## [WHAT YOU WILL DO]
- a) List each kind of metadata that the OSINT passage names as something FOCA can extract.
- b) Use the OSINT passage to answer each question briefly:
(i) On which operating system does FOCA run?
(ii) What must be running for FOCA to store its data in a database?
(iii) What should be searched to find past certificate issuances to resources?
- c) Extract the OSINT passage from "- Attempt to" to "your email-based tests.".

[EXERCISE PASSAGE Boundary: Start]

Like with many of the tools mentioned previously, FOCA scans general search engines like Google, Bing, and DuckDuckGo to find downloadable files. You can also provide local files for FOCA to analyze. Some of the useful metadata FOCA can extract includes user and people names, software version information, operating system version information, printer information, plaintext passwords, and more.
FOCA’s functionality has expanded over the years to the point where it doesn’t just do metadata extraction, but can also function as a general OSINT tool. It can gather DNS and IP address information, and its plugin architecture enables developers to extend its functionality even further. Note that, unlike theHarvester, Recon-ng, and Maltego, FOCA is a Windows-only tool. It also requires a running SQL server to store its data in a database.
Guidelines for Gathering Background Information
When gathering background information:
- Understand that not all gathered information will be useful to your pen test.
- Understand the difference between OSINT and closed-source intelligence.
- Recognize which sources provide OSINT and which provide closed-source intelligence.
- Perform Whois queries to obtain domain registration information.
- Examine the organization’s main website to identify more about its personnel and its business operations.
- Look for any related sites, like a partner site, to corroborate or add to the information that you’ve gathered.
- Examine the organization’s or its employees’ social media profiles to find any revealing information.
- Search job boards to identify personnel issues or the technology that the organization uses.
- Conduct Google hacking to run advanced search queries on website data.
- Examine news articles and press releases for information on current or upcoming business operations.
- Query DNS to obtain domain, subdomain, and additional information about the organization’s network structure.
- Attempt to leverage poorly configured servers for zone transfers to discover more DNS information.
- Identify email addresses and how they may be used as account names.
- Identify the domain’s use of MX and SPF records to influence your email-based tests.
- Identify SANs in SSL/TLS certificates to discover subdomains.
- Search through CT logs to find past certificate issuances to resources.
- Use Shodan to discover Internet-connected IoT and other non-traditional computing devices.
- Use theHarvester and Recon-ng to perform many of the previous techniques from the command line.
- Use Maltego to visualize connections between OSINT objects.
- Use FOCA to extract metadata from files available for download.

[EXERCISE PASSAGE Boundary: End]
[EXTRACTED INFORMATION Boundary: Start]

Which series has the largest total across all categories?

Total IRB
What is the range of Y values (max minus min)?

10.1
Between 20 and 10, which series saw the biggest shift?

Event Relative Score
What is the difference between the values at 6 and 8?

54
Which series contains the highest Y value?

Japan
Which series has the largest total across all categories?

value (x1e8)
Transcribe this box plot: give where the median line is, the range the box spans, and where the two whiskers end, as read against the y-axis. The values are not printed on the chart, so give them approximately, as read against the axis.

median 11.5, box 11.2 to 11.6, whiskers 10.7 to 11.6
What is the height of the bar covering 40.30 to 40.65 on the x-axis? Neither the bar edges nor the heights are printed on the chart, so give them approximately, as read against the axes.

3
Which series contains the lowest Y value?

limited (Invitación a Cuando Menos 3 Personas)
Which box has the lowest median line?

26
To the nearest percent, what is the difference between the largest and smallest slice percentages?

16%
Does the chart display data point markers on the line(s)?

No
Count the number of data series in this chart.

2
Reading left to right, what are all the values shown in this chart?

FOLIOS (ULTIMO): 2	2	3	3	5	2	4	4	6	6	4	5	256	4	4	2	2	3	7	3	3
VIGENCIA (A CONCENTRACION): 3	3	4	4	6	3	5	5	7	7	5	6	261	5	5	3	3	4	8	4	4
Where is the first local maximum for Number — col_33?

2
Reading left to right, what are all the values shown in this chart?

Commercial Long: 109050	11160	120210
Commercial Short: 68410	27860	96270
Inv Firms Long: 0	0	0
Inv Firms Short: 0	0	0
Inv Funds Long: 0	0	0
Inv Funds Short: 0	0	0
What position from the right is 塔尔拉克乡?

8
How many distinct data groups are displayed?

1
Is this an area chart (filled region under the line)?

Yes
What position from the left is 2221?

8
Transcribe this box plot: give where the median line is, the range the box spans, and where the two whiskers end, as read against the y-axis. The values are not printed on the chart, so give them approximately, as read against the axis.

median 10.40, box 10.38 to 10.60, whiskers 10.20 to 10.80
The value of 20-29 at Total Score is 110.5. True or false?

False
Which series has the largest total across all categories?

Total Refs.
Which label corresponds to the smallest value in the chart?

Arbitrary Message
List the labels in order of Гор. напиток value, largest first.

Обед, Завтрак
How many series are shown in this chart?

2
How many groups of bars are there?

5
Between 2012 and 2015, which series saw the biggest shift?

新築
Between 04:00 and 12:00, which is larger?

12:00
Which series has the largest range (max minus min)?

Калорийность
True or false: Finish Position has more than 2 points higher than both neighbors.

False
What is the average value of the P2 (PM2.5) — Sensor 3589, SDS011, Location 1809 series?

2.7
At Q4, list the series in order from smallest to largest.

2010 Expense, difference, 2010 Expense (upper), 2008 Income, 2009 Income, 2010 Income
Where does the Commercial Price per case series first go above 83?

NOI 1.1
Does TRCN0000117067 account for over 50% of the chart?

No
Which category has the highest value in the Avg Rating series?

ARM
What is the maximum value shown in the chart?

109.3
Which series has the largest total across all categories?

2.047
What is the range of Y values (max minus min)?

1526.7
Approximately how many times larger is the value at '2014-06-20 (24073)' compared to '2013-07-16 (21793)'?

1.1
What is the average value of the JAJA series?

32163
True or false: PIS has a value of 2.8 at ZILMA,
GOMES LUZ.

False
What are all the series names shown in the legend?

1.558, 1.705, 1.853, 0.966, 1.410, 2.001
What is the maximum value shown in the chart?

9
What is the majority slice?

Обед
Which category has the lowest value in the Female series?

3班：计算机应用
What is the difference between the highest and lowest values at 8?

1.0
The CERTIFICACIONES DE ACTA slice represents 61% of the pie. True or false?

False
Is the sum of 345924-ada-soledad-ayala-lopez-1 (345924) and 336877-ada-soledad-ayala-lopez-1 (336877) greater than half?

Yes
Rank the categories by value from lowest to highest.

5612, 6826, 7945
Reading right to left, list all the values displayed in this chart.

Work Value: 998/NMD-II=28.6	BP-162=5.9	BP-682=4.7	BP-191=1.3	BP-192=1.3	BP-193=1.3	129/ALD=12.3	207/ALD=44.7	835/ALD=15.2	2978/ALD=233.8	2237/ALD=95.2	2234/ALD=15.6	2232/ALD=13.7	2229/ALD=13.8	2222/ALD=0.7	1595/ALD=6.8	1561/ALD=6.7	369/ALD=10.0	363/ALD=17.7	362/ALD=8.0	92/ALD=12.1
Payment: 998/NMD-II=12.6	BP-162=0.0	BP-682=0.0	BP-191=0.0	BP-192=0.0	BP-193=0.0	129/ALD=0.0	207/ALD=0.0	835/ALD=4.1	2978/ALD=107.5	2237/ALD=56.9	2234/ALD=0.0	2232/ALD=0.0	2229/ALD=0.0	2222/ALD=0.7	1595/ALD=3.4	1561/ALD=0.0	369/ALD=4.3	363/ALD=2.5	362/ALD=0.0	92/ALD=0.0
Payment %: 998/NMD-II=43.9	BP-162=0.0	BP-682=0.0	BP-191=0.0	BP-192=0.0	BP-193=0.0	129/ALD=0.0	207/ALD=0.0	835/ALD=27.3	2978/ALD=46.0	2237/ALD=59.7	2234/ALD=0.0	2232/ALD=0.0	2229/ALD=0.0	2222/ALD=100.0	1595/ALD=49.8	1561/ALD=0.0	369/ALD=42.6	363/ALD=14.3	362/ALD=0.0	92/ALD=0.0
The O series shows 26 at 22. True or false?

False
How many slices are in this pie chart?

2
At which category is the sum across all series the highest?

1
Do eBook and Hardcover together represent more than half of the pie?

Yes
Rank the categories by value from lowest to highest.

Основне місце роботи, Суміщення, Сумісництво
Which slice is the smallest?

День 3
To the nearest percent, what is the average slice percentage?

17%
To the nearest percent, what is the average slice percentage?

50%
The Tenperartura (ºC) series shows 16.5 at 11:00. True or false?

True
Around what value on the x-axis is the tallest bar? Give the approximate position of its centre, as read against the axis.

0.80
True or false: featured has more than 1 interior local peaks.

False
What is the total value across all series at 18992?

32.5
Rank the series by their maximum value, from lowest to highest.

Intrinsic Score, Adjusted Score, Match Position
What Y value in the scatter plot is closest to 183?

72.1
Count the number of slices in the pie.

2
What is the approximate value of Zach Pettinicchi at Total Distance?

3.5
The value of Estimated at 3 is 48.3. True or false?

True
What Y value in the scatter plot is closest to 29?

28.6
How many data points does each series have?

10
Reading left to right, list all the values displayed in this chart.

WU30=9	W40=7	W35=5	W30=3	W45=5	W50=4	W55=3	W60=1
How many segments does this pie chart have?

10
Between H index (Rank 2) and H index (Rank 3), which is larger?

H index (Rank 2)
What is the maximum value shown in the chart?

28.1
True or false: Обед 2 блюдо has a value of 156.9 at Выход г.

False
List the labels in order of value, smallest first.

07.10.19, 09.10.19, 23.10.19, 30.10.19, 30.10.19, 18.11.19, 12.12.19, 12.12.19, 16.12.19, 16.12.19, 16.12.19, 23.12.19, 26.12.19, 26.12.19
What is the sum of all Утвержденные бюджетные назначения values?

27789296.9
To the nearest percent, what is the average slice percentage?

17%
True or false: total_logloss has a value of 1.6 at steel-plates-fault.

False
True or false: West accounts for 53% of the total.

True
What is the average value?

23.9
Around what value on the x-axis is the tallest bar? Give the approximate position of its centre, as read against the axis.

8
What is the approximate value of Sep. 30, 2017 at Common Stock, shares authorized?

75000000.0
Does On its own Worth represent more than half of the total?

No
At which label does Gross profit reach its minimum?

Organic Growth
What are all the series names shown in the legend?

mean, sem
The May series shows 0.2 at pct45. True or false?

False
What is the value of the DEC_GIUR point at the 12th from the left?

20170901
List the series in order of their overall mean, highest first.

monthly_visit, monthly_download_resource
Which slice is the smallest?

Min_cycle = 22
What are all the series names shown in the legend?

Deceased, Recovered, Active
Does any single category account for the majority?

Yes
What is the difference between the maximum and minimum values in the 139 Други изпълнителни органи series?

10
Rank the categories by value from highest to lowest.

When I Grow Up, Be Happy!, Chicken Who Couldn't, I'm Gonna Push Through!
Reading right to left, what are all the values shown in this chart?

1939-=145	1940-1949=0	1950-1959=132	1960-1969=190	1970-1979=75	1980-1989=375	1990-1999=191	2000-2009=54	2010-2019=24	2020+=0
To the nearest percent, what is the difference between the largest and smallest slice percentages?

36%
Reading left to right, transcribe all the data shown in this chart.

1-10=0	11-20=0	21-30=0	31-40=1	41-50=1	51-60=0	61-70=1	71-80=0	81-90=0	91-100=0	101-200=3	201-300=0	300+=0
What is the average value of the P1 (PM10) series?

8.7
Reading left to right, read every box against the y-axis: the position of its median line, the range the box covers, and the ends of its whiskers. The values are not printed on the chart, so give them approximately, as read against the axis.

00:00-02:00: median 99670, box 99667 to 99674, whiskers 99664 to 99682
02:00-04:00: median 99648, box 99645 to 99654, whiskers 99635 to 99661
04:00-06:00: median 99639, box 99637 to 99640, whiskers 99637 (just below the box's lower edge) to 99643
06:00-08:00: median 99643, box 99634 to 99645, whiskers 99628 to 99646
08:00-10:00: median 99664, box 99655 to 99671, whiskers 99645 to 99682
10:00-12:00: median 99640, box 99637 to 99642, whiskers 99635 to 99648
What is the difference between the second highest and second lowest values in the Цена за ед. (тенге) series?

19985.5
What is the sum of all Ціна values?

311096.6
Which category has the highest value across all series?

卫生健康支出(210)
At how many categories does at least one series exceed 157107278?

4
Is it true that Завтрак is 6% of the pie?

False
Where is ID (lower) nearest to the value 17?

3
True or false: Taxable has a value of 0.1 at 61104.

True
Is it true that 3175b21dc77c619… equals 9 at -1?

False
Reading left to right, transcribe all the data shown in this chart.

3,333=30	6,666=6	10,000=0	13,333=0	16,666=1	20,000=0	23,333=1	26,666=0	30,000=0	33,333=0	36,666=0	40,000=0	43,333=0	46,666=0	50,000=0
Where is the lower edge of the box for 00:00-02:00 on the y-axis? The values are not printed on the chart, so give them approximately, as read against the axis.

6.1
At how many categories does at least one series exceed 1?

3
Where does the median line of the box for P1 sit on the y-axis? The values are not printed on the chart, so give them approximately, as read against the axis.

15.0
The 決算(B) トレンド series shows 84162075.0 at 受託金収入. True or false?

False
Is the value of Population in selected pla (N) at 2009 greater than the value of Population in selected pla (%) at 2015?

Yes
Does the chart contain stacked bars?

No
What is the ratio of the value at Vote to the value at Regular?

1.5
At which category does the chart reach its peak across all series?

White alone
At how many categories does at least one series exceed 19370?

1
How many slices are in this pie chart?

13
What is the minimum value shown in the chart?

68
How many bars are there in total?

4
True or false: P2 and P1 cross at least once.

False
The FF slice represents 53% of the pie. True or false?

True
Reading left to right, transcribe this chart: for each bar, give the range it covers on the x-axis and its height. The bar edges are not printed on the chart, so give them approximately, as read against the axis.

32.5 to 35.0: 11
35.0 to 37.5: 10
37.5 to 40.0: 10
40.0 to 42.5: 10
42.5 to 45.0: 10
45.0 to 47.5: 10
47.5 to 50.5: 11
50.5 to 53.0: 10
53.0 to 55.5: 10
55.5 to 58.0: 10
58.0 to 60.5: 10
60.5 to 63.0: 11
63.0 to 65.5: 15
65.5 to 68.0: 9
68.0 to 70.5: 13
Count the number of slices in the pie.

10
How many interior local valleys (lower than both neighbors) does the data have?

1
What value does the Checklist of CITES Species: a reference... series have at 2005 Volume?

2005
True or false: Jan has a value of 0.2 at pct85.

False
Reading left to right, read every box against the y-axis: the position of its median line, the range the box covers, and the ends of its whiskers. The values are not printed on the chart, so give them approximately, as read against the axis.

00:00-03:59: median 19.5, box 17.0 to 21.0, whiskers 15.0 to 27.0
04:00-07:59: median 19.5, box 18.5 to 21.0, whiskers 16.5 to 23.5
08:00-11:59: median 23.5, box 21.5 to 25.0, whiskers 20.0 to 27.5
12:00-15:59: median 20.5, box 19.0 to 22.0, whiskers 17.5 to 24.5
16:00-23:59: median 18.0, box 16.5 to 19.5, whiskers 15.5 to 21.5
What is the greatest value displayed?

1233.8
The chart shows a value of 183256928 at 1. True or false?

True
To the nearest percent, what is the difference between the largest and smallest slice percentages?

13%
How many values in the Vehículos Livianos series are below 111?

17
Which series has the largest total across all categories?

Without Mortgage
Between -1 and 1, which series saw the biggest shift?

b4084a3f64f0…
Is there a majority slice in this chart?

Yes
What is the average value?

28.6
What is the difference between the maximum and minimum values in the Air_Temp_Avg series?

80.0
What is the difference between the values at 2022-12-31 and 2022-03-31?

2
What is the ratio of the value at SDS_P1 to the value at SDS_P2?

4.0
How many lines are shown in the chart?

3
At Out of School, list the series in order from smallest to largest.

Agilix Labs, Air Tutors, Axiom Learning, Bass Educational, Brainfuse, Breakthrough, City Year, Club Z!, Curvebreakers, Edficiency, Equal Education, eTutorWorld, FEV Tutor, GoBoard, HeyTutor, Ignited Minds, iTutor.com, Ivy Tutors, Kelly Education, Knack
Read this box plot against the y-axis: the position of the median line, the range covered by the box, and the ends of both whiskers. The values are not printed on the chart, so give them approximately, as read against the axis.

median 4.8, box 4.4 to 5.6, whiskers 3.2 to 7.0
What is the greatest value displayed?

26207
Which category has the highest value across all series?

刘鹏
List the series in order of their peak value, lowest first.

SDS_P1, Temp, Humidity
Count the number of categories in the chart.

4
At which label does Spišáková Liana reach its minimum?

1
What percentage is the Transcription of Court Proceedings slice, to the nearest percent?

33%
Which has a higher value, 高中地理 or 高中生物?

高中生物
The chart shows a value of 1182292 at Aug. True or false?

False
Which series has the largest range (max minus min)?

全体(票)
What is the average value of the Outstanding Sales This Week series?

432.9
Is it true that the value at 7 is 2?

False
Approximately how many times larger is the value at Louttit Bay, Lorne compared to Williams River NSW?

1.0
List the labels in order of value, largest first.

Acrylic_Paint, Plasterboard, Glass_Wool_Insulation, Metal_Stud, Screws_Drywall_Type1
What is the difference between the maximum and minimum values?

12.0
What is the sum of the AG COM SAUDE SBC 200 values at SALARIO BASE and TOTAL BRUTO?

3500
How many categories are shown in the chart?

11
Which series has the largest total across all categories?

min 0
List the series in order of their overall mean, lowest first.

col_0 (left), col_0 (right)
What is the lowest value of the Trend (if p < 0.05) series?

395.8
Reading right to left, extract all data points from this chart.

[EXTRACTED INFORMATION Boundary: End]

## [WRITTEN ANSWERS]
- a)
- User and people names
- Software version information
- Operating system version information
- Printer information
- Plaintext passwords

- b)
(i) Windows only.
(ii) A SQL server.
(iii) CT logs.

- c)
- Attempt to leverage poorly configured servers for zone transfers to discover more DNS information.
- Identify email addresses and how they may be used as account names.
- Identify the domain’s use of MX and SPF records to influence your email-based tests.